Price Range Dynamics:

The recent rally to $2.17 seemed to capitalize on a fair value gap under $2, particularly following a rebound from $1.80 on November 21st. This retest indicates that buyers still find the discounted price zone attractive, despite the ongoing downtrend.

While XRP has been reaching new highs, the tightening structure below $2.30 resembles a compression forming near a significant decision point. A daily close above $2.30 would be the first sign of a trend reversal since July, affirming a bullish break and opening the door to the next liquidity cluster at $2.58. The area ranging from $2.34 to $2.42 is noted as a fair value gap on the selling side, which might lead to early profit-taking.

However, XRP’s past price patterns in 2025 show it tends to make significant moves between liquidity extremes. This suggests that, once sentiment shifts, XRP could overshoot intermediate resistance while aiming for liquidity, with $2.58 positioned as a longer-term target.

The relative strength index (RSI) shows a slight bullish momentum, and if the 200-period simple moving average recovers, it would offer substantial support.
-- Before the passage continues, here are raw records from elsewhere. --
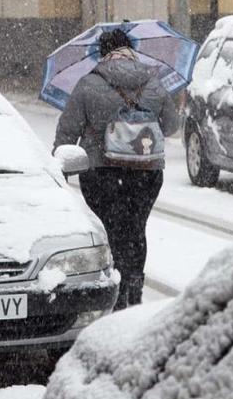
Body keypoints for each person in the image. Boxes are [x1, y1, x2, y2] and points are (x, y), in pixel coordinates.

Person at [54, 29, 179, 310]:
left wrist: (58, 166)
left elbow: (67, 130)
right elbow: (171, 126)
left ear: (102, 52)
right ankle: (134, 290)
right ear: (130, 49)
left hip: (101, 173)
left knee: (110, 230)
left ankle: (115, 293)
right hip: (146, 172)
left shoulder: (88, 83)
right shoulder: (153, 81)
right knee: (136, 229)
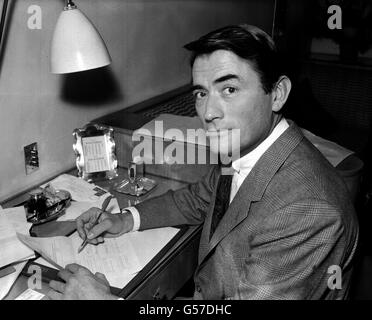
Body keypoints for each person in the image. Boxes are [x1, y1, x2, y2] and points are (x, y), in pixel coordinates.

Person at [47, 24, 359, 300]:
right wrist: (125, 219)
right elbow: (200, 197)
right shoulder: (245, 149)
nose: (208, 112)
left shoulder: (308, 211)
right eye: (201, 93)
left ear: (277, 94)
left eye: (230, 89)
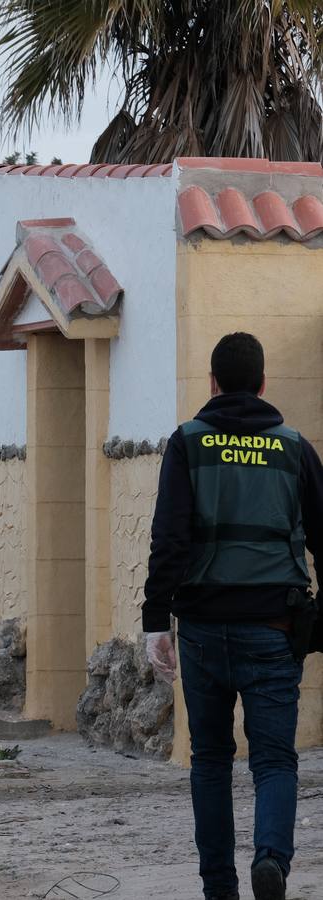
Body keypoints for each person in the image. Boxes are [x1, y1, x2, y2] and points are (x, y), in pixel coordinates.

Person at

However, futures open interest plummetted from $8.6 billion to $3.8 billion in the last quarter, indicating that any directional expansion might unfold rapidly due to the thinning positions.
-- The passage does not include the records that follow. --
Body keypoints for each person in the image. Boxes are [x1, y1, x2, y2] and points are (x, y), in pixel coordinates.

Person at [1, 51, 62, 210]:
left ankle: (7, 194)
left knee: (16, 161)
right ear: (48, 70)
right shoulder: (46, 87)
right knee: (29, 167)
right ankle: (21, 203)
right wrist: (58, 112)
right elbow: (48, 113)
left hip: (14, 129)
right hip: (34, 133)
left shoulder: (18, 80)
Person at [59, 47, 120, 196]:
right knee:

Insights on Trader Sentiment:

Analyst Perrin Ai pointed out that negative funding rates in XRP indicate a prevailing dominance of short positions in the futures market. As both prices and funding are declining, market sentiment continues to trend downwards, increasing the possibility of a revisit to the $2.00 to $1.90 range unless structural changes occur.
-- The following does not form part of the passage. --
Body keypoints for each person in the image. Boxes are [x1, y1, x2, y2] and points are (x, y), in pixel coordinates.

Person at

If funding dips below -0.01, Ai suggests that movements towards $1.90 become more likely. Still, heightened negative funding often precedes liquidity raids, meaning XRP might briefly consolidate before climbing above $2.30.

On a different note, crypto trader Dom observed signs of a possible reversal. Analyzing the XRP chart reveals a clear depletion pattern over the past six weeks, hinting at trend fatigue.

If prices eventually create a new lower point and bring the monthly relative volume weighted average price (rVWAP) back to $2.22, it could signify the start of a bullish rotation, potentially leading to the $2.50 area. Nonetheless, the trader cautions:

“The order book is clear. If ever there was a time, now is when the trend needs to shift. If this setup fails, we’re looking at acceptance below $2, and that could spell trouble by year’s end.”

This article doesn’t offer investment advice or recommendations. All financial decisions carry risk, and readers should conduct personal due diligence when considering their options.